A major corruption scandal has engulfed the Coast Water Works Development Agency (CWWDA), raising serious questions about governance, accountability, and the future of water security across Kenya’s Coast region.
At the centre of the controversy is a KSh 32 million court award paid to Victory Construction — a payout critics argue should never have been allowed to stand. More troubling is not the ruling itself, but the silence that followed it.
No appeal was filed. No objection was raised. No effort was made to protect public funds.
The KSh 32 Million Ruling No One Defended
Multiple sources within CWWDA allege that the agency’s legal team deliberately failed to challenge a magistrate’s decision awarding Victory Construction KSh 32 million. What should have been a routine legal contest instead turned into an uncontested transfer of public money.
Insiders describe the failure to appeal as calculated rather than accidental, pointing to possible collusion between senior management, in-house legal officers, and the contractor.
“This was not incompetence,” said one senior source familiar with the matter. “It was engineered. Everyone knew their role. Once the money was released, it was to be shared.”

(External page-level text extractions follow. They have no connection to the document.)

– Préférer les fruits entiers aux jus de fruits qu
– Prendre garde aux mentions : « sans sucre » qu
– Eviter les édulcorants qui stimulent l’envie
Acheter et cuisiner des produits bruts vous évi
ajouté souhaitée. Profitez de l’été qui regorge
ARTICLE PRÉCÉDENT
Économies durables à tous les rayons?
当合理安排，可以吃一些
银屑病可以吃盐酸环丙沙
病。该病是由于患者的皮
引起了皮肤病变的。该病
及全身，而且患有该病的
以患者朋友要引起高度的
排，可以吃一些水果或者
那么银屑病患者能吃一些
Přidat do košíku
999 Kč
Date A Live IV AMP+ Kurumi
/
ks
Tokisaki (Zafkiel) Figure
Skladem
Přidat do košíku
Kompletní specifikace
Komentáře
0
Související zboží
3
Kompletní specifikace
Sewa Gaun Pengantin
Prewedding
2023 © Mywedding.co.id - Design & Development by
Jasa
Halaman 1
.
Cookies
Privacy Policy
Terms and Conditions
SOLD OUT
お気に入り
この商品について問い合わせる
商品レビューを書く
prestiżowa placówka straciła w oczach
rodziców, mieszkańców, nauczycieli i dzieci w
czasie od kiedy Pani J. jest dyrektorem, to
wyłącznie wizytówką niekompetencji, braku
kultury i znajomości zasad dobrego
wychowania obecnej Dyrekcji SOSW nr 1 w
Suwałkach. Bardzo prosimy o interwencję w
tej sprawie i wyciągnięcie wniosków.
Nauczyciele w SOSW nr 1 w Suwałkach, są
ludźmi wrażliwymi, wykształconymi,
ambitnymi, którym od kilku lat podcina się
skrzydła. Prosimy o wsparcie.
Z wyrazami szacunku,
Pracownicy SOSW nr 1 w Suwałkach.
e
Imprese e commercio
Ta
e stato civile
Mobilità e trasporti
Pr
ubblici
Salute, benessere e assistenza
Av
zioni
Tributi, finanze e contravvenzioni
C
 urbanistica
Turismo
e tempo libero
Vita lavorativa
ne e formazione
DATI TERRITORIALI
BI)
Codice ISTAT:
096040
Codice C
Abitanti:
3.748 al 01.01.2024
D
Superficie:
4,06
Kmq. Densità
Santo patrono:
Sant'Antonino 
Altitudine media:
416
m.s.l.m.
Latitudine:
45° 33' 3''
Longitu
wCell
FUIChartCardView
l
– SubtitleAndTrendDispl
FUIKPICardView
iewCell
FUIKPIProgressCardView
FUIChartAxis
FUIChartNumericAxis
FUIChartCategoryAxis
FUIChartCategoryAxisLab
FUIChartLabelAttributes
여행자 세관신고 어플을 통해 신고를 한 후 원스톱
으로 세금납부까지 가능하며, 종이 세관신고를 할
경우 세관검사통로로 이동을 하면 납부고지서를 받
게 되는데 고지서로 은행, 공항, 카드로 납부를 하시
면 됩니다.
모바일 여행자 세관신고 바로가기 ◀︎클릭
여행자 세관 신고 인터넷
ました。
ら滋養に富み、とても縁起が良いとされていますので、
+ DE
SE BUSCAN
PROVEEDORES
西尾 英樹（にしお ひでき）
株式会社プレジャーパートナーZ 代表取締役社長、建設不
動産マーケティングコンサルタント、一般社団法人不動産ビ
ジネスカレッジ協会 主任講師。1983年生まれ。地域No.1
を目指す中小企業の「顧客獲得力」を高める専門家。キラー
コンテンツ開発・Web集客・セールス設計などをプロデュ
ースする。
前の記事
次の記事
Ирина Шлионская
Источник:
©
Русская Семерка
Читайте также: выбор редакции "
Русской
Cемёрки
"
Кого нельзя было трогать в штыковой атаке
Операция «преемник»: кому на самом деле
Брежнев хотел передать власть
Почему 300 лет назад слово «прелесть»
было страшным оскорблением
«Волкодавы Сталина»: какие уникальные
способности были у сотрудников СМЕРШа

According to these accounts, the payout was only a fraction of a wider scheme designed to siphon funds from the agency while disguising the theft as a lawful court obligation. Critical files allegedly disappeared, objections were never filed, and internal safeguards failed at every stage.
Leadership Under Scrutiny
Responsibility for the controversial dealings, insiders say, ultimately rests with former CWWDA Chief Executive Engineer Martin Tsuma, who was in charge during the agency’s engagements with Victory Construction and oversaw key legal and contractual decisions.
Engineer Tsuma, once a powerful figure in Coast water infrastructure, has since been demoted to a technical officer amid allegations of receiving kickbacks from contractors. He has not publicly responded to the accusations.
The scandal, however, appears to extend beyond one individual.
Procurement and Legal Manipulation Claims
Procurement officer Stanislus Jira is also facing scrutiny over claims that tenders were awarded to law firms with little incentive to defend CWWDA’s interests. Sources allege that procurement decisions prioritised personal convenience and private gain over safeguarding public resources.
“The pattern is consistent,” another insider said. “Law firms were selected not to protect the agency, but to facilitate payouts.”
If proven, the allegations would point to a systemic breakdown in procurement oversight and legal accountability within the agency.
Water Crisis on the Ground
The impact of the alleged corruption is being felt far beyond courtrooms and boardrooms. Across the Coast region, residents continue to endure chronic water shortages as infrastructure deteriorates and key projects stall.
Communities are forced to ration water while millions of shillings disappear through paperwork and unchallenged court awards.
Governor Seeks Intervention as Tensions Rise
In response to the worsening situation, Coast Governor Abdulswamad Sharrif Nassir has formally written to the Ministry of Water and Sanitation seeking authority to take over the repair and rehabilitation of water infrastructure within the county.
The request is highly unusual and reflects a deep loss of confidence in CWWDA’s ability to manage critical water systems.
Even so, critics claim that certain technical offices — allegedly still under the influence of Engineer Tsuma — are frustrating repair efforts. The aim, they argue, is to engineer system failures that justify emergency tenders and open new avenues for corruption.
Unanswered Questions
As investigators close in, critical questions remain unanswered: Who authorised the legal silence? Who benefited from the KSh 32 million payout? And how many similar deals remain hidden in CWWDA’s records?
For a region already struggling with water scarcity, accountability is no longer optional. The scandal has spilled into the open — and it is refusing to dry up.